▸ Task description: Copy out the blog post on politics and financial markets in full, word for word.

Why money and politics are worth watching - Movement Mortgage Blog

The Trump administration’s talk of tax cuts, along with welcome news from the French election, sent stocks into a frenzy this week, showcasing yet again the close link between political happenings and financial markets.

As we covered in last week’s blog, France was on the verge of a hotly contested presidential election that saw National Front Leader Marine Le Pen survive to face independent candidate Emmanuel Macron in a runoff Macron is expected to win easily. Macron, a political newcomer whose pro-Europe, migrant-tolerant posture paints a stark contrast to Le Pen’s anti-establishment, anti-immigration stance.

Sunday’s results propelled stocks in both Europe and the United States. By Monday, the Dow Jones Industrial Average rallied  more than 200 points, and the Nasdaq climbed above 6,000 for the first time ever. The S&P 500 went up by 1 percent while Treasuries fell and volatility gauges went way down.

The election results encouraged investors who worried that a matchup between extremists on the right and left would create a ripple effect through the eurozone on par with the shakeup already caused by last year’s Brexit.

▸ Collected data entries:
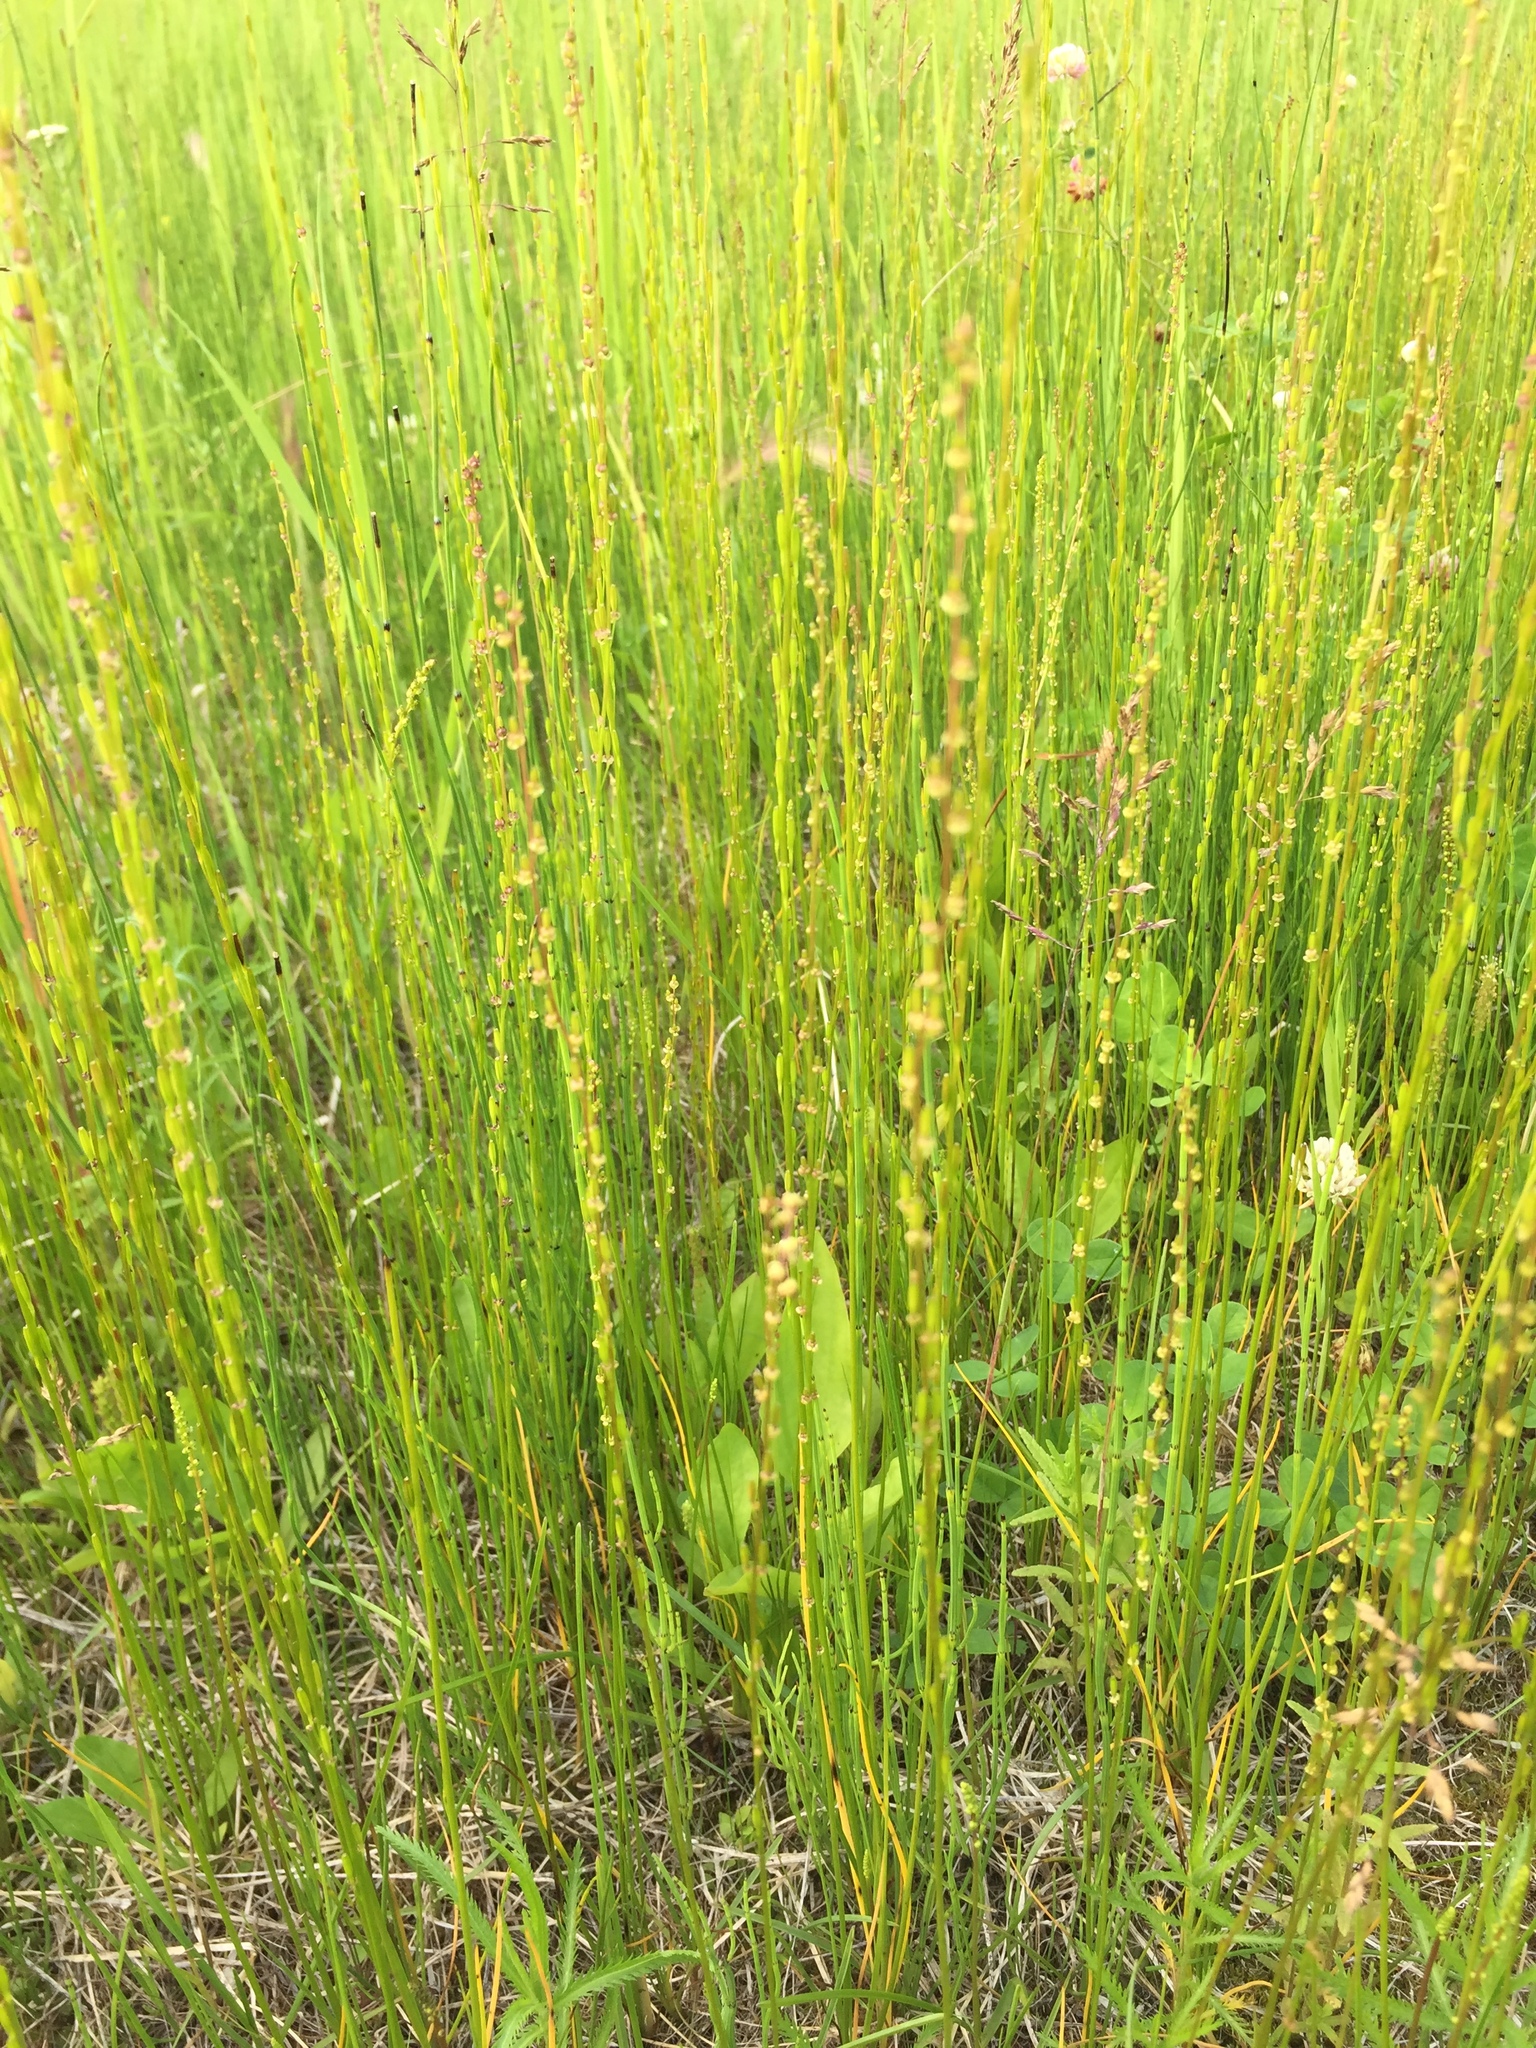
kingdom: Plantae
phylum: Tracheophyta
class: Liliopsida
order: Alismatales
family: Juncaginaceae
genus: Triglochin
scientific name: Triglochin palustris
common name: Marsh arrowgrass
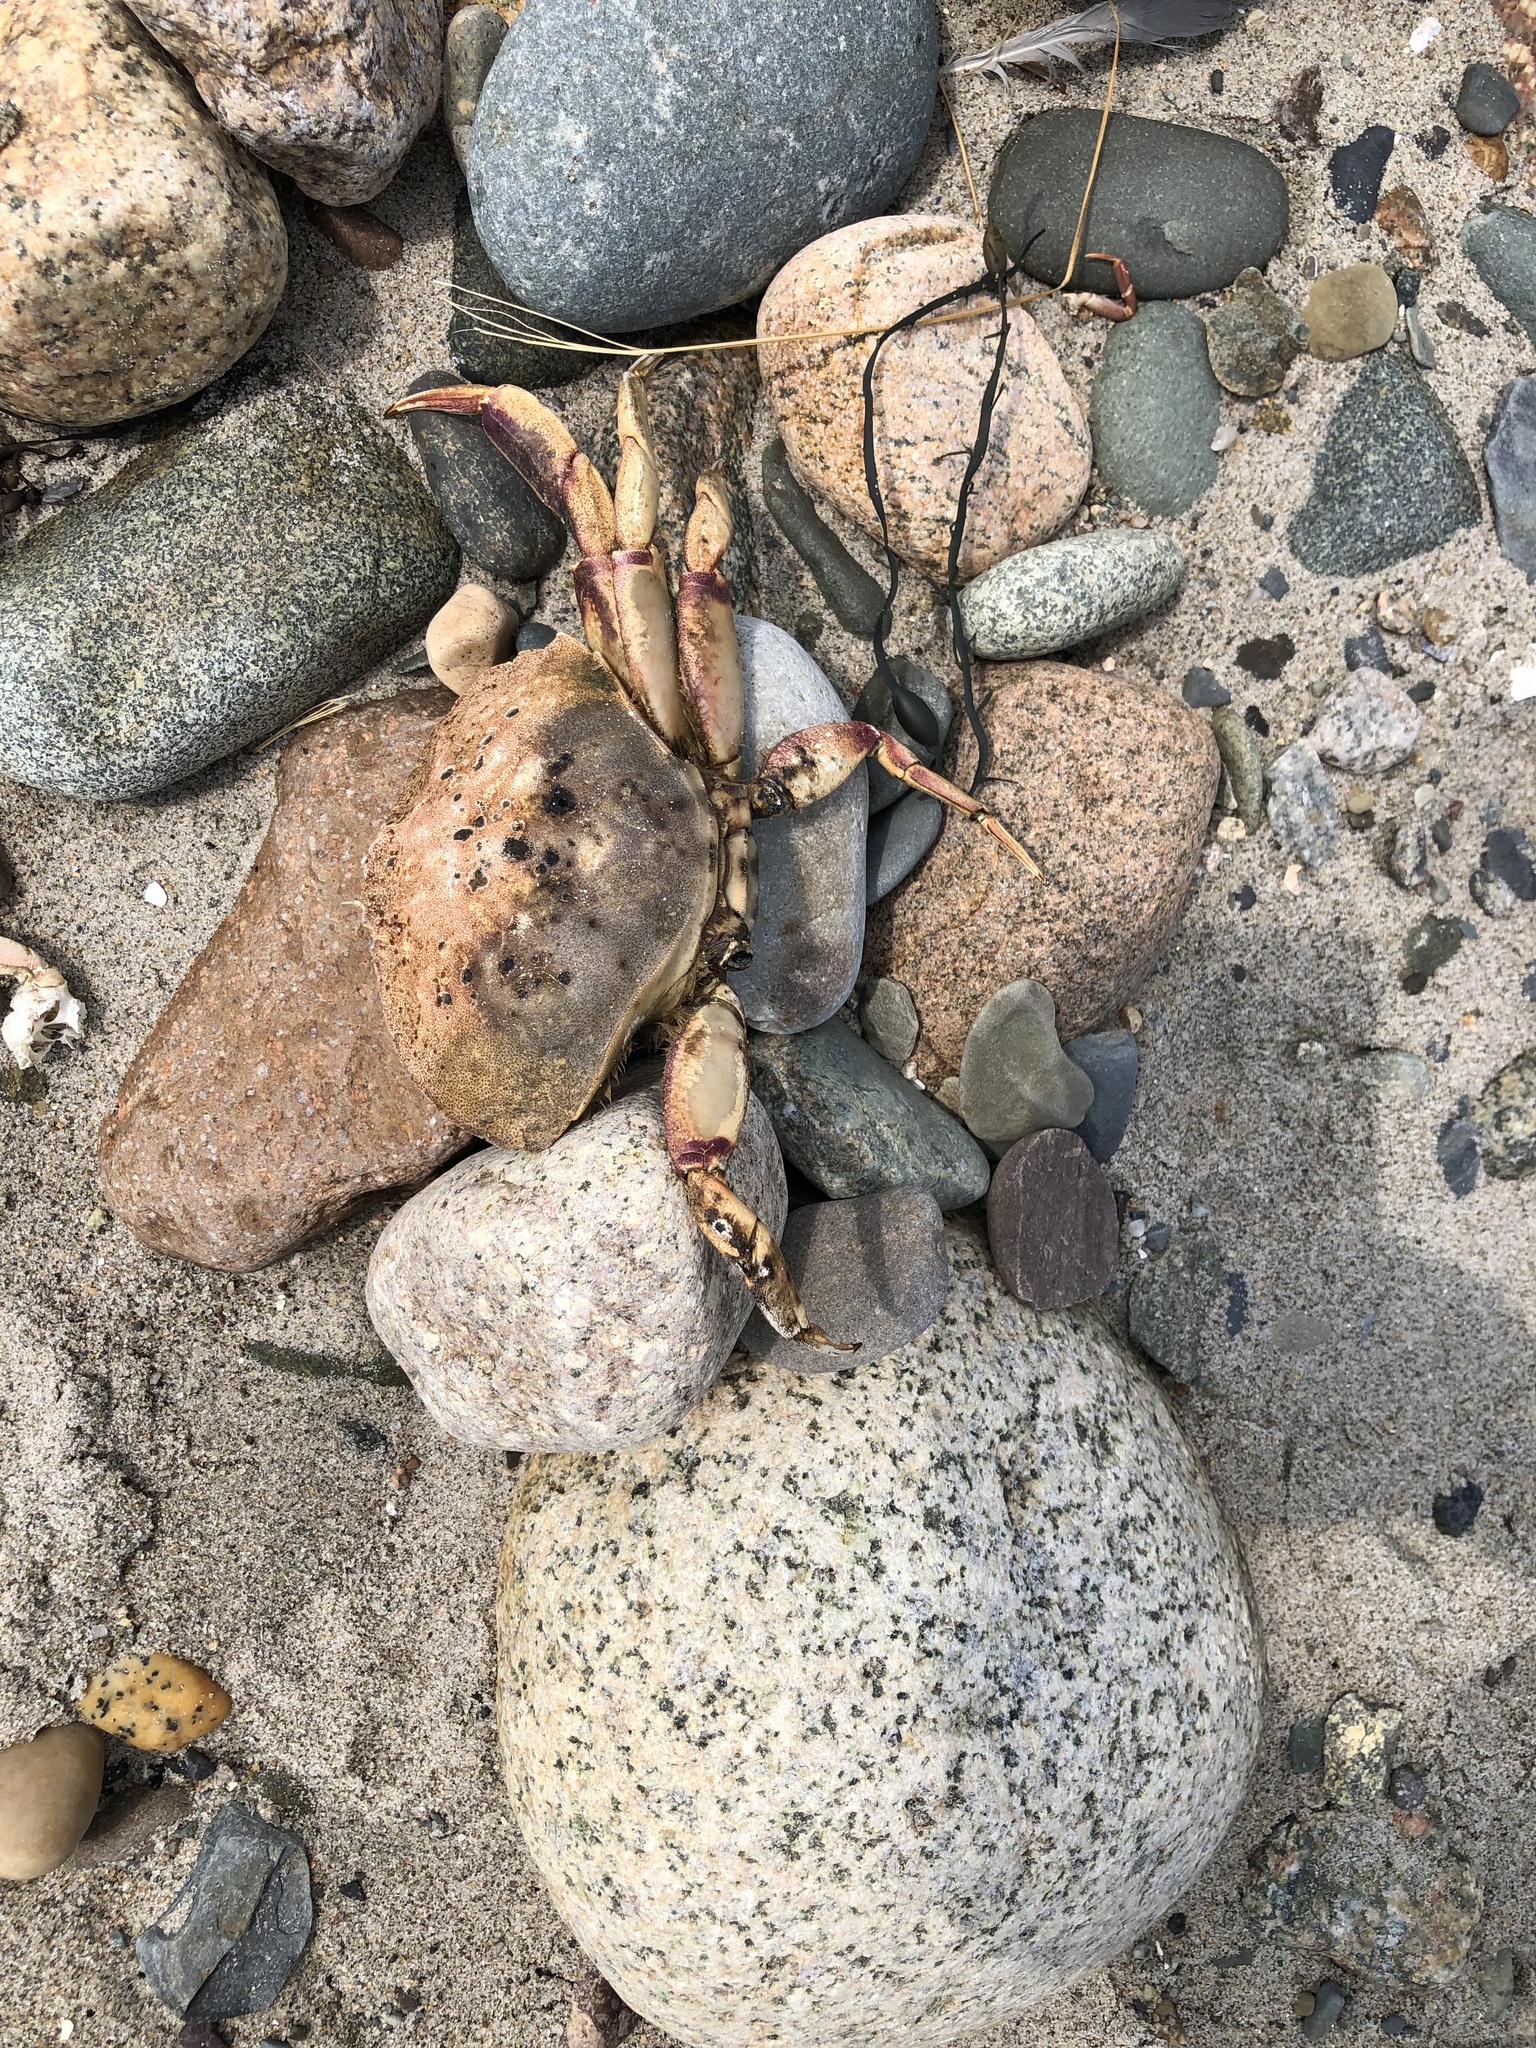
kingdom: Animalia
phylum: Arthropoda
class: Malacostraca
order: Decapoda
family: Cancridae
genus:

▸ Exercise answer:
Why money and politics are worth watching - Movement Mortgage Blog

The Trump administration’s talk of tax cuts, along with welcome news from the French election, sent stocks into a frenzy this week, showcasing yet again the close link between political happenings and financial markets.

As we covered in last week’s blog, France was on the verge of a hotly contested presidential election that saw National Front Leader Marine Le Pen survive to face independent candidate Emmanuel Macron in a runoff Macron is expected to win easily. Macron, a political newcomer whose pro-Europe, migrant-tolerant posture paints a stark contrast to Le Pen’s anti-establishment, anti-immigration stance.

Sunday’s results propelled stocks in both Europe and the United States. By Monday, the Dow Jones Industrial Average rallied  more than 200 points, and the Nasdaq climbed above 6,000 for the first time ever. The S&P 500 went up by 1 percent while Treasuries fell and volatility gauges went way down.

The election results encouraged investors who worried that a matchup between extremists on the right and left would create a ripple effect through the eurozone on par with the shakeup already caused by last year’s Brexit.